BY MARK HANDS 

Last night, after the Prime Minister’s address to the nation many separated parents will have been worried about how the Government’s latest advice will impact both on existing arrangements with their children and those currently seeking orders.

I have seen and read many social media comments about this topic. There seems to be a wide divergence of views from family lawyers up and down the country.

The Law – (briefly, I promise!)

The first (and perhaps obvious) thing to say is that these are unprecedented times. There is no precedent for the treatment by the courts of the impact of Covid-19 on the movement of children across different households.

In short summary, as a parent enforcing an order you must prove beyond all reasonable doubt (note the much higher criminal standard of proof) that there has been a breach of the order. The other parent may have a defence if they can prove, on the balance of probabilities (note the lower standard of proof) that they had a reasonable excuse for breaching the order.

The question, therefore, is whether self-isolation with a child, to fight the Coronavirus, amounts to a reasonable excuse to breach a CAO?

For the purposes of this brief piece, a CAO means a Child Arrangements Order (ie an order that a child live with (residence) or otherwise spend time with (contact) with a parent).

CAFCASS

Prior to the introduction of the new measures imposed by the Government (on 23 March 2020), CAFCASS helpfully issued this guidance:

https://www.cafcass.gov.uk/grown-ups/parents-and-carers/covid-19-guidance-for-children-and-families/

In essence CAFCASS say that, save for medical/self-isolation reasons, children should maintain their usual routines for spending time with their parents. They made clear that if there is a CAO in place this should be complied with unless to do so would put your child or someone else at risk (the reasonable excuse defence).

Updated Government Advice

The government has published further guidance. There are now much stricter measures for staying at home. The full link can be found here:

https://www.gov.uk/government/publications/full-guidance-on-staying-at-home-and-away-from-others/full-guidance-on-staying-at-home-and-away-from-others#fnref:1

The footnote at the bottom of this guidance makes clear that the movement of children between parents’ homes is still permitted.

What to do?

No matter the circumstances, however unprecedented, we must go back to the law. The law is clear. The starting point is that a parent must comply with an order. If they do not comply it may be possible for the other parent to enforce the order. The parent with the child may then successfully argue that they had a reasonable excuse for not complying with the CAO.

This, like many areas of family law, will undoubtedly be treated on a case by case basis, depending on the particular facts and the approaches by different judges. The government has not (yet) prohibited the movement of children across households where there are separated parents.

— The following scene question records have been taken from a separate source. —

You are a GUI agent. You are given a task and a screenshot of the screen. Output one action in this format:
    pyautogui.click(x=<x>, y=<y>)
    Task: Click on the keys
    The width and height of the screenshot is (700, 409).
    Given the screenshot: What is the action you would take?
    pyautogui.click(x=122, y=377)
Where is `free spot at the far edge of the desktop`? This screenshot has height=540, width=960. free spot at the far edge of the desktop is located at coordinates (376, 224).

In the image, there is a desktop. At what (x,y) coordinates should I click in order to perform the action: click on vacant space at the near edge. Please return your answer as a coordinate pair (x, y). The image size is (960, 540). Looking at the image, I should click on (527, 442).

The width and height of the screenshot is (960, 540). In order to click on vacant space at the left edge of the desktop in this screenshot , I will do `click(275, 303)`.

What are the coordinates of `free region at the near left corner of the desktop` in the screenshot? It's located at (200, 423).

The practical reality is that the courts will be unimpressed by parents that are not able to come to an agreement in times of a national emergency. In my view the following practical steps should be adopted:

  1. Put aside any parental tension to apply a united front for your child. Even if they do not show it, they are likely to be feeling very anxious. They must be able to look to their parents for solidarity and support. This means that each parent has a duty to support a child’s relationship with both parents during these times. They absolutely cannot be used as a source of conflict;
  2. Pursuant to the guidance of CAFCASS think creatively about using Skype and Facetime to support a child’s relationship with the other parent, but also, think outside the box as long as it safe;
  3. Make a joint decision about self-isolation that is in the best interests of your child. As hard as it is for the other parent, it may be better for a child to self-isolate with the parent in whose care they are currently, or to move the child to the other parents care for at least the next three weeks. This is hard, but crucially the child’s safety and wellbeing is absolutely paramount. In these circumstances, I am in no doubt that there would be an absolute expectation by the courts, and emphasis on the parent with the child, to apply point 2 above. Normally a CAO prescribes when the other parent can contact their child by Facetime or Skype. In my opinion, there should be a complete relaxation on any prescribed periods of indirect contact between a child and other absent parent;
  4. Communicate honestly with each other about exposure to the virus and any symptoms. This is so important; 
  5. Be mindful of the content of any messages or emails you send as these can all be used as evidence, now or in the future.

I am aware that for some parents there will be dismay as sensible communication is simply not possible. There may be existing hostilities towards contact, such that they feel Covid-19 is being used tactically to deprive a parent with the time they should spend with their child.

The courts are still hearing cases and can do so remotely. In worst case scenarios, and where the evidence suggests it is appropriate, it may be possible to seek urgent orders from the court. Such applications should, however, be regarded as a measure of last resort and only made where the evidence is clear and cogent. This is unchartered territory and the approach of the courts remains uncertain.

But the law has not changed. CAO’s are still enforceable orders of the court.